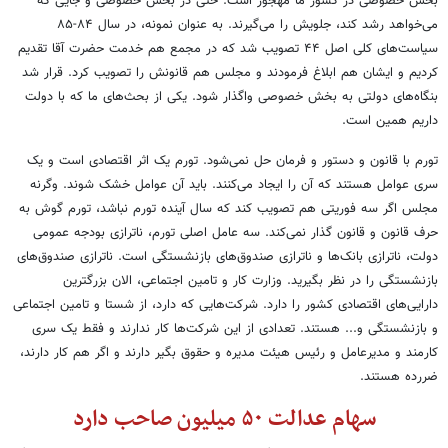
بخش خصوصی در کشور ما مهجور است. حتی در بخش خصوصی و جایی که
می‌خواهد رشد کند، جلویش را می‌گیرند. به عنوان نمونه، در سال ۸۴-۸۵
سیاست‌های کلی اصل ۴۴ تصویب شد که در مجمع هم خدمت حضرت آقا تقدیم
کردیم و ایشان هم ابلاغ فرمودند و مجلس هم قانونش را تصویب کرد. قرار شد
بنگاه‌های دولتی به بخش خصوصی واگذار شود. یکی از بحث‌های ما که با دولت
داریم همین است.
تورم با قانون و دستور و فرمان حل نمی‌شود. تورم یک اثر اقتصادی است و یک
سری عوامل هستند که آن را ایجاد می‌کنند. باید آن عوامل خشک شوند. وگرنه
مجلس اگر سه فوریتی هم تصویب کند که سال آینده تورم نباشد، تورم گوش به
حرف قانون و قانون گذار نمی‌کند. سه عامل اصلی تورم، ناترازی بودجه عمومی
دولت، ناترازی بانک‌ها و ناترازی صندوق‌های بازنشستگی است. ناترازی صندوق‌های
بازنشستگی را در نظر بگیرید. وزارت کار و تامین اجتماعی، الان بزرگترین
دارایی‌های اقتصادی کشور را دارد. شرکت‌هایی که دارد، از شستا و تامین اجتماعی
و بازنشستگی و... هستند. تعدادی از این شرکت‌ها کار ندارند و فقط یک سری
کارمند و مدیرعامل و رئیس هیئت مدیره و حقوق بگیر دارند و اگر هم کار دارند،
ضررده هستند.
سهام عدالت ۵۰ میلیون صاحب دارد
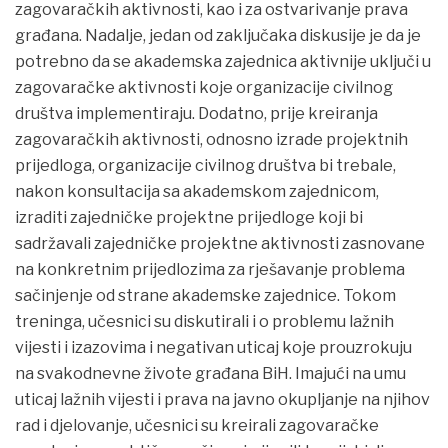
zagovaračkih aktivnosti, kao i za ostvarivanje prava
građana. Nadalje, jedan od zaključaka diskusije je da je
potrebno da se akademska zajednica aktivnije uključi u
zagovaračke aktivnosti koje organizacije civilnog
društva implementiraju. Dodatno, prije kreiranja
zagovaračkih aktivnosti, odnosno izrade projektnih
prijedloga, organizacije civilnog društva bi trebale,
nakon konsultacija sa akademskom zajednicom,
izraditi zajedničke projektne prijedloge koji bi
sadržavali zajedničke projektne aktivnosti zasnovane
na konkretnim prijedlozima za rješavanje problema
sačinjenje od strane akademske zajednice. Tokom
treninga, učesnici su diskutirali i o problemu lažnih
vijesti i izazovima i negativan uticaj koje prouzrokuju
na svakodnevne živote građana BiH. Imajući na umu
uticaj lažnih vijesti i prava na javno okupljanje na njihov
rad i djelovanje, učesnici su kreirali zagovaračke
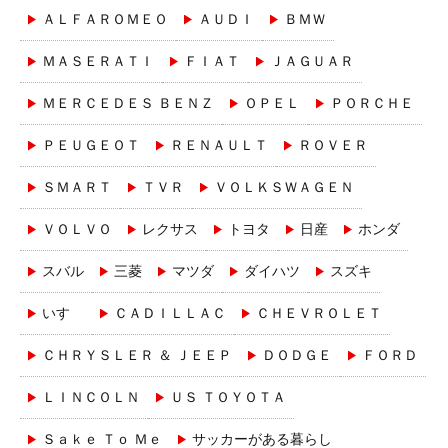
ＡＬＦＡＲＯＭＥＯ
ＡＵＤＩ
ＢＭＷ
ＭＡＳＥＲＡＴＩ
ＦＩＡＴ
ＪＡＧＵＡＲ
ＭＥＲＣＥＤＥＳ ＢＥＮＺ
ＯＰＥＬ
ＰＯＲＣＨＥ
ＰＥＵＧＥＯＴ
ＲＥＮＡＵＬＴ
ＲＯＶＥＲ
ＳＭＡＲＴ
ＴＶＲ
ＶＯＬＫＳＷＡＧＥＮ
ＶＯＬＶＯ
レクサス
トヨタ
日産
ホンダ
スバル
三菱
マツダ
ダイハツ
スズキ
いすゞ
ＣＡＤＩＬＬＡＣ
ＣＨＥＶＲＯＬＥＴ
ＣＨＲＹＳＬＥＲ ＆ ＪＥＥＰ
ＤＯＤＧＥ
ＦＯＲＤ
ＬＩＮＣＯＬＮ
ＵＳ ＴＯＹＯＴＡ
Ｓａｋｅ Ｔｏ Ｍｅ
サッカーがある暮らし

> **EXERCISE AIM**
Please repeat the text of all three items above character for character, leaving the pictures out of your answer.

> **PROBLEM SOLUTION**
بخش خصوصی در کشور ما مهجور است. حتی در بخش خصوصی و جایی که
می‌خواهد رشد کند، جلویش را می‌گیرند. به عنوان نمونه، در سال ۸۴-۸۵
سیاست‌های کلی اصل ۴۴ تصویب شد که در مجمع هم خدمت حضرت آقا تقدیم
کردیم و ایشان هم ابلاغ فرمودند و مجلس هم قانونش را تصویب کرد. قرار شد
بنگاه‌های دولتی به بخش خصوصی واگذار شود. یکی از بحث‌های ما که با دولت
داریم همین است.
تورم با قانون و دستور و فرمان حل نمی‌شود. تورم یک اثر اقتصادی است و یک
سری عوامل هستند که آن را ایجاد می‌کنند. باید آن عوامل خشک شوند. وگرنه
مجلس اگر سه فوریتی هم تصویب کند که سال آینده تورم نباشد، تورم گوش به
حرف قانون و قانون گذار نمی‌کند. سه عامل اصلی تورم، ناترازی بودجه عمومی
دولت، ناترازی بانک‌ها و ناترازی صندوق‌های بازنشستگی است. ناترازی صندوق‌های
بازنشستگی را در نظر بگیرید. وزارت کار و تامین اجتماعی، الان بزرگترین
دارایی‌های اقتصادی کشور را دارد. شرکت‌هایی که دارد، از شستا و تامین اجتماعی
و بازنشستگی و... هستند. تعدادی از این شرکت‌ها کار ندارند و فقط یک سری
کارمند و مدیرعامل و رئیس هیئت مدیره و حقوق بگیر دارند و اگر هم کار دارند،
ضررده هستند.
سهام عدالت ۵۰ میلیون صاحب دارد
zagovaračkih aktivnosti, kao i za ostvarivanje prava
građana. Nadalje, jedan od zaključaka diskusije je da je
potrebno da se akademska zajednica aktivnije uključi u
zagovaračke aktivnosti koje organizacije civilnog
društva implementiraju. Dodatno, prije kreiranja
zagovaračkih aktivnosti, odnosno izrade projektnih
prijedloga, organizacije civilnog društva bi trebale,
nakon konsultacija sa akademskom zajednicom,
izraditi zajedničke projektne prijedloge koji bi
sadržavali zajedničke projektne aktivnosti zasnovane
na konkretnim prijedlozima za rješavanje problema
sačinjenje od strane akademske zajednice. Tokom
treninga, učesnici su diskutirali i o problemu lažnih
vijesti i izazovima i negativan uticaj koje prouzrokuju
na svakodnevne živote građana BiH. Imajući na umu
uticaj lažnih vijesti i prava na javno okupljanje na njihov
rad i djelovanje, učesnici su kreirali zagovaračke
ＡＬＦＡＲＯＭＥＯ
ＡＵＤＩ
ＢＭＷ
ＭＡＳＥＲＡＴＩ
ＦＩＡＴ
ＪＡＧＵＡＲ
ＭＥＲＣＥＤＥＳ ＢＥＮＺ
ＯＰＥＬ
ＰＯＲＣＨＥ
ＰＥＵＧＥＯＴ
ＲＥＮＡＵＬＴ
ＲＯＶＥＲ
ＳＭＡＲＴ
ＴＶＲ
ＶＯＬＫＳＷＡＧＥＮ
ＶＯＬＶＯ
レクサス
トヨタ
日産
ホンダ
スバル
三菱
マツダ
ダイハツ
スズキ
いすゞ
ＣＡＤＩＬＬＡＣ
ＣＨＥＶＲＯＬＥＴ
ＣＨＲＹＳＬＥＲ ＆ ＪＥＥＰ
ＤＯＤＧＥ
ＦＯＲＤ
ＬＩＮＣＯＬＮ
ＵＳ ＴＯＹＯＴＡ
Ｓａｋｅ Ｔｏ Ｍｅ
サッカーがある暮らし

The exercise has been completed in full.